Chick-Fil-A Chief Operating Officer Dan Cathy made controversial statements recently in defense of marriage - which is Conservative speak for "anti-gay." But if he ever listens to music that isn't made by Michael W. Smith or Steven Curtis Chapman, he probably runs into - and unknowingly enjoys - songs dripping with homosexuality. Here are the six gayest songs that might be on Dan Cathy's iPod. Feel free to leave comments about the following topics: a) your favorite secretly gay popular songs, b) your opinion of this ongoing scandal, and/or c) why the hell is there a pickle on those sandwiches? I mean, I love pickles, but it's just weird.
6. The Who - "I'm A Boy" This Easter egg in the Who's catalog is about gender identity. The narrator is raised like a girl and constantly has to remind his family that he is, in fact, not. His sisters do girly things to him, dressing him up and doing his hair and makeup. The song turns around the conformity that keeps so many people in the closet, as the protagonist lets his sisters do his hair and makeup and play dress up in order to fit in. "I'm A Boy" was released as a single, but it's far from "Greatest Hits" territory as far as the Who tracks go. But given Dan Cathy's headstrong commitment to his beliefs, if he is a fan of the Who he is likely a completist.

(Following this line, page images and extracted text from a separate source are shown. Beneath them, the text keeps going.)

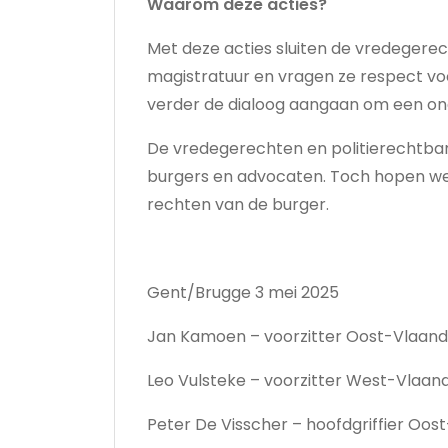
Waarom deze acties?
Met deze acties sluiten de vredegere
magistratuur en vragen ze respect voo
verder de dialoog aangaan om een onaf
De vredegerechten en politierechtba
burgers en advocaten. Toch hopen we 
rechten van de burger.
Gent/Brugge 3 mei 2025
Jan Kamoen – voorzitter Oost-Vlaan
Leo Vulsteke – voorzitter West-Vlaan
Peter De Visscher – hoofdgriffier Oo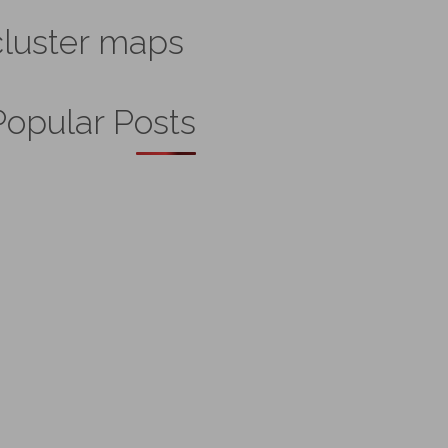
cluster maps
Popular Posts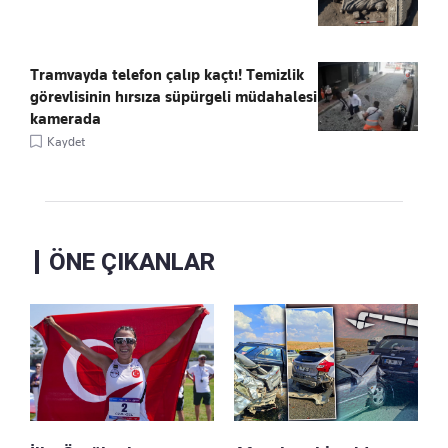
Tramvayda telefon çalıp kaçtı! Temizlik
görevlisinin hırsıza süpürgeli müdahalesi
kamerada
Kaydet
ÖNE ÇIKANLAR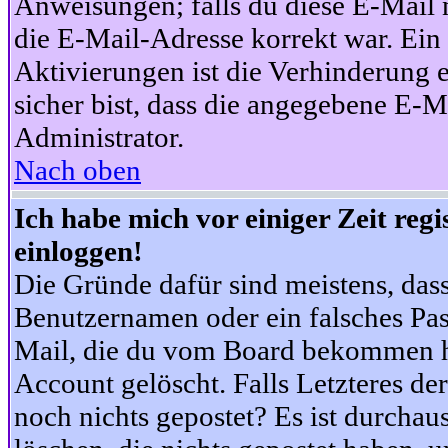
Anweisungen; falls du diese E-Mail n
die E-Mail-Adresse korrekt war. Ei
Aktivierungen ist die Verhinderung 
sicher bist, dass die angegebene E-Ma
Administrator.
Nach oben
Ich habe mich vor einiger Zeit reg
einloggen!
Die Gründe dafür sind meistens, das
Benutzernamen oder ein falsches Pas
Mail, die du vom Board bekommen ha
Account gelöscht. Falls Letzteres der
noch nichts gepostet? Es ist durchau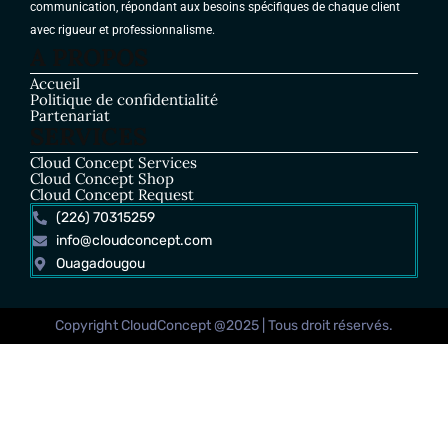
communication, répondant aux besoins spécifiques de chaque client
avec rigueur et professionnalisme.
A PROPOS
Accueil
Politique de confidentialité
Partenariat
SERVICES
Cloud Concept Services
Cloud Concept Shop
Cloud Concept Request
(226) 70315259
info@cloudconcept.com
Ouagadougou
Copyright CloudConcept @2025 | Tous droit réservés.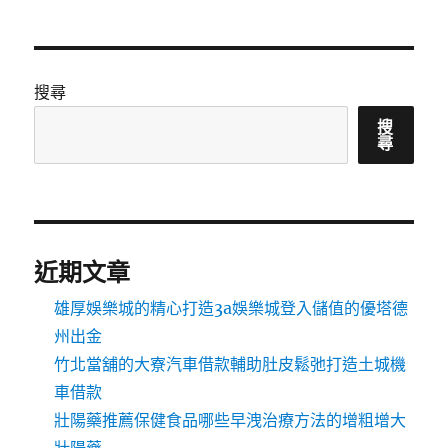
搜尋
搜
尋
近期文章
雄厚娛樂城的精心打造3a娛樂城登入儲值的優塔德
州出金
竹北當舖的大寮汽車借款輔助肚皮鬆弛打造土城機
車借款
壯陽藥推薦保健食品哪些早洩治療方法的增粗增大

5. The Village People - "In The Navy" Everybody knows that the Village People is as gay as it gets, but somehow the group is tolerated by the Tea Party demographic (who, by the way, always seems to have an LP of Go West in their collection). "Y.M.C.A." is familiar to all as a wedding staple, but "In The Navy" is gayer. Yet, it makes sense that right wingers would flock to this song if only because of the pro-military stance. They just have to look the other way on the line about "signing up seamen fast."
4. Frankie Goes To Hollywood - "Relax" Like "In The Navy," Frankie Goes To Hollywood's "Relax" makes the gay-o-meter go all the way up to double rainbow. This means its chances of appearing on Dan Cathy's iPod are slim. But, in the event that it snuck onto the device as part of the Zoolander soundtrack, I take great pleasure in imagining the Chick-Fil-A-hole hearing the line "When you want to come" repeated ad nauseum on earbuds. 3. Aerosmith - "Dude Looks Like A Lady" When I was in middle school, my dad's side of the family had a reunion, and he and his brothers decided to sing "We Are Family" at a karaoke bar and swap out lyrics to say "I got all my brothers with me." Then, when the verse came in, they all realized they'd never paid attention to that part of the song and just had to guess how it went. I imagine somebody like Dan Cathy thinking positively about the potentially homophobic angle of "Dude Looks Like A Lady." You're making fun of a guy for looking like a girl. But if he were to only focus on the hook, he'd miss out on gems like "Baby, let me follow you down" and "Let me take a peek, dear."
2. Queen - "Bohemian Rhapsody" Legend has it that "Bohemian Rhapsody" was the first song Freddie Mercury wrote after learning he had AIDS. That puts "I don't wanna die, I sometimes wish I'd never been born at all" in a different context. And, given the song's status as a sing-along, the though of those words coming out of that ignorant Dick-Fil-A's lips put a smile on mine.
1. The Kinks - "Lola" "Lola" is not the only subversively gay song in the Kinks' discography. "On The Outside" and "Out Of The Wardrobe" have their undertones, but "Lola" is the one that has crept into the public eye most visibly. First off, "Lola" rules, and I hope it's on Dan Cathy's iPod the same way I hope that African refugees I will never meet have clean drinking water. That low piano 35 seconds in is so very heavy. The song details a relationship with a masculine woman who "talked like a man" and "almost broke my spine" in a hug. "Lola" could be overt if it were not so vague. "Girls will be boys and boys will be girls / It's a mixed up muddled up shook up world / Except for Lola." (Is Lola not mixed up because she is comfortable with her transgender identity?) "I am what I am and I'm glad I'm a man / And so is Lola." (Is Lola glad because she's a man or because the narrator is?) Given the popularity of this song in relation to its subject matter, it is probable that an ignorant homophobe heard "Lola" while defiantly chomping on a Chick-Fil-A sandwich in his/her SUV. And given its awesomeness, this person likely turned up the radio, maybe even chewed in rhythm. Oh, the taste of irony, like a honey mustard dipping sauce. Only sweeter.